Sleaford Mods
The Demise of Planet X
- Rough Trade
- 2026
- 41 minutes
Ce énième album de Sleaford Mods (il en sort pratiquement un par année!) explore encore la veine punk-rap, mais les collaborations, notamment dans les refrains, s’aventurent du côté de la pop mélodique. Sans dénaturer l’essence du groupe.
Les thèmes renvoient à un certain désenchantement généralisé flirtant avec la dystopie. Sans les clichés de fin du monde relayés par le septième art. On est bel et bien dans le concret avec des dénonciations virulentes pouvant aller de la masculinité toxique (Bad Santa) au mouvement MAGA. Tout en s’en prenant aux justiciers des médias sociaux et leur virtue-signaling (Megaton, Shoving the Images).
Les collaborations sur The Demise of Planet X dévoilent une nouvelle sensibilité au combo, qui est surtout reconnu pour sa force de frappe.
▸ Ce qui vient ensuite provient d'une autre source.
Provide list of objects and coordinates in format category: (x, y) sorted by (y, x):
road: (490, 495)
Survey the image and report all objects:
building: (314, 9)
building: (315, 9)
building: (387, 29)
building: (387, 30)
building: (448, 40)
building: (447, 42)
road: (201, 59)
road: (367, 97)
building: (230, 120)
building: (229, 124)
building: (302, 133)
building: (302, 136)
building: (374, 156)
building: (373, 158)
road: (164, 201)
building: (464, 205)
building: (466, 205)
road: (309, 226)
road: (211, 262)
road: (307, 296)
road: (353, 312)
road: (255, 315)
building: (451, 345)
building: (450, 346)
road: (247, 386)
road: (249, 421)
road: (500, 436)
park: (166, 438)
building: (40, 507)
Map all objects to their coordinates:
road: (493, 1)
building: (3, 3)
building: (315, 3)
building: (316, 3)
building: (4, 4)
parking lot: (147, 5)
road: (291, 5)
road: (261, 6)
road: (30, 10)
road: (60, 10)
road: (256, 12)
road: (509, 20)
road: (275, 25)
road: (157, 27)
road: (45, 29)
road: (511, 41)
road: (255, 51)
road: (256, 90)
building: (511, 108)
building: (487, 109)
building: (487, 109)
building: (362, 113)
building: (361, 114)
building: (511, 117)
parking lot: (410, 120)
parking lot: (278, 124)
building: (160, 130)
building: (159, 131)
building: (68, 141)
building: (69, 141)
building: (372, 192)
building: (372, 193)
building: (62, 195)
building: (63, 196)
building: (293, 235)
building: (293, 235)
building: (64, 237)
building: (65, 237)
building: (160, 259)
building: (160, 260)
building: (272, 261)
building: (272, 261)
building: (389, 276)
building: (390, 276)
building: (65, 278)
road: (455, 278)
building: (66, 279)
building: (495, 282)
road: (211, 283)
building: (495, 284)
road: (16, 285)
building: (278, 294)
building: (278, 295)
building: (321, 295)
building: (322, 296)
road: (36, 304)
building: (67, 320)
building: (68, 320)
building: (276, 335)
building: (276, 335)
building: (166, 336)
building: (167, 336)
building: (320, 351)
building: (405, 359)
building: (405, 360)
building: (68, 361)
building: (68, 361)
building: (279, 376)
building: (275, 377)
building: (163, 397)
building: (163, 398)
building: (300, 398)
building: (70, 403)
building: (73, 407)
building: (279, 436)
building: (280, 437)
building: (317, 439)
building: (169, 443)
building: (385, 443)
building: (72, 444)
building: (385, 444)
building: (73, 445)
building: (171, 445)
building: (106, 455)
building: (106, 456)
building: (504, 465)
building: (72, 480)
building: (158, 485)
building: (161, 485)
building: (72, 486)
Comme sur The Good Life, vibrant dès les premières secondes avec une basse imposante, mais qui s’adoucit avec son refrain susurré par l’actrice Gwendoline Christie. Même équilibre entre punk brut et pop racoleuse dans Elitest G.O.A.T. grâce aux interventions de la chanteuse Aldous Harding.
Dans les pièces sans invités, les gars révèlent leurs authentiques racines punk-hardcore. Surtout avec la forte présence d’une basse plus organique dans le mix. Comme sur Double Diamond. Ce qui fait le charme de Sleaford Mods reste bien présent ici. Par exemple, le débit carabiné sur Shoving the Images. Du Jason Williamson comme on l’aime !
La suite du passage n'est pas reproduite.